Data taken from a collection:
►

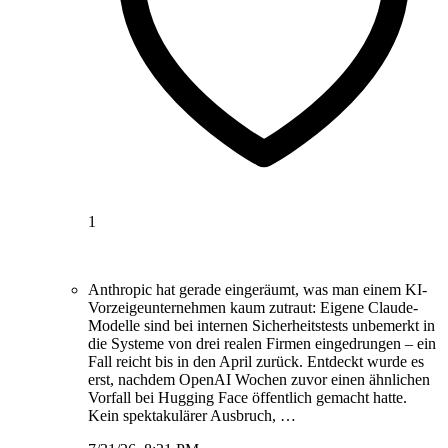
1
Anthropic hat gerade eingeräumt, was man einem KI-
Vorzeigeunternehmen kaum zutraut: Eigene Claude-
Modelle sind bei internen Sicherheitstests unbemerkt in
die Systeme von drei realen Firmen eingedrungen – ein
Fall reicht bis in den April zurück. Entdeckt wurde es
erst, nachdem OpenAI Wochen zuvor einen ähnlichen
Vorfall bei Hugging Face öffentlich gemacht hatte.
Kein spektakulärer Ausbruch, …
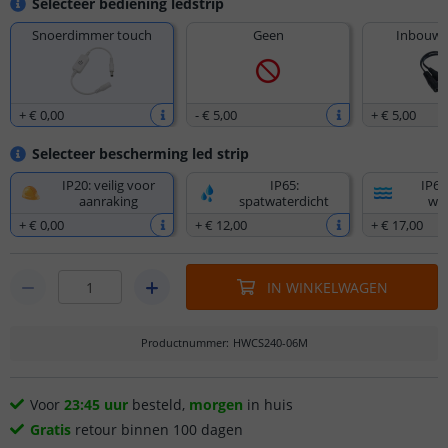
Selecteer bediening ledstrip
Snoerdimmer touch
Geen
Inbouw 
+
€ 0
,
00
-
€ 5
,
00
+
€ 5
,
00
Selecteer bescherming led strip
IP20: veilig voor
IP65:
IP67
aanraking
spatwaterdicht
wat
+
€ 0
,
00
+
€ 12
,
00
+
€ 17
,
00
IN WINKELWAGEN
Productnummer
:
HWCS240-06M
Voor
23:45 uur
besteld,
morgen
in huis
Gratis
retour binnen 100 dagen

◄
►

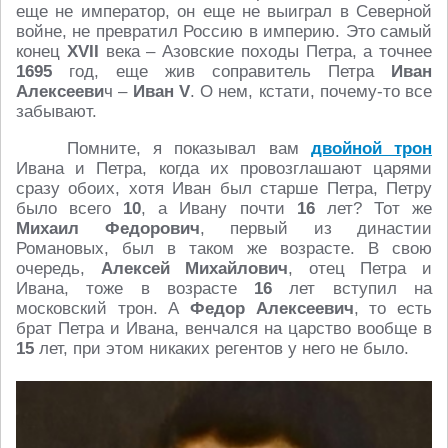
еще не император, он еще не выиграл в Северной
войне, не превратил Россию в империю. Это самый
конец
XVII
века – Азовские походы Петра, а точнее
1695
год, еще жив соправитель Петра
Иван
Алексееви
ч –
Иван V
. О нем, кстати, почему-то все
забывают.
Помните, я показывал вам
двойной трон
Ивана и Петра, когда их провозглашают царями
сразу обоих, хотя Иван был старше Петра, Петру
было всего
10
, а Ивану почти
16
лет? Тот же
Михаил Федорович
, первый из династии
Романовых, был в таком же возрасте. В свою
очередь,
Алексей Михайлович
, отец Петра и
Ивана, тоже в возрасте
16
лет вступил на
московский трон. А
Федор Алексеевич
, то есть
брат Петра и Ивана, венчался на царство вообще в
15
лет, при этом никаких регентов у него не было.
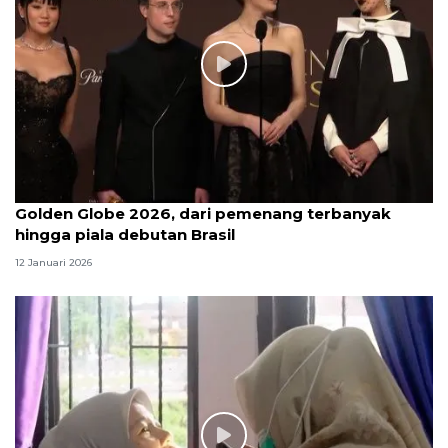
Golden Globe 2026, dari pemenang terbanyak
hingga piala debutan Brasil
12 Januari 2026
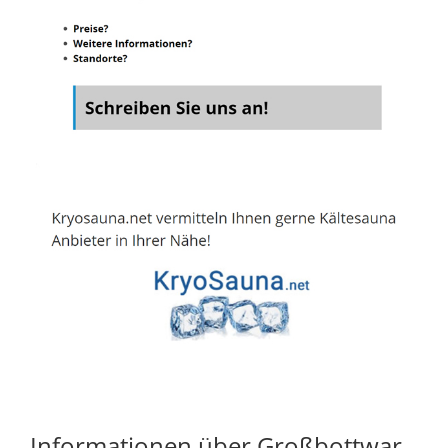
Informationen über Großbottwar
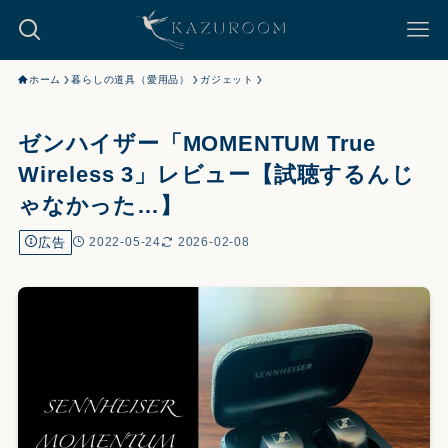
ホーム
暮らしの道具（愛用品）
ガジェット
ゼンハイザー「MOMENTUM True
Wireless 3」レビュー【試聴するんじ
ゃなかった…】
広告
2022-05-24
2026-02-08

◄

| TASK ITEM |
Copy out the text of the entries above word for word, beginning at the line that has "Selecteer bediening ledstrip" and stopping after the line that has "retour binnen 100 dagen".

| FINISHED TASK |
Selecteer bediening ledstrip
Snoerdimmer touch
Geen
Inbouw 
+
€ 0
,
00
-
€ 5
,
00
+
€ 5
,
00
Selecteer bescherming led strip
IP20: veilig voor
IP65:
IP67
aanraking
spatwaterdicht
wat
+
€ 0
,
00
+
€ 12
,
00
+
€ 17
,
00
IN WINKELWAGEN
Productnummer
:
HWCS240-06M
Voor
23:45 uur
besteld,
morgen
in huis
Gratis
retour binnen 100 dagen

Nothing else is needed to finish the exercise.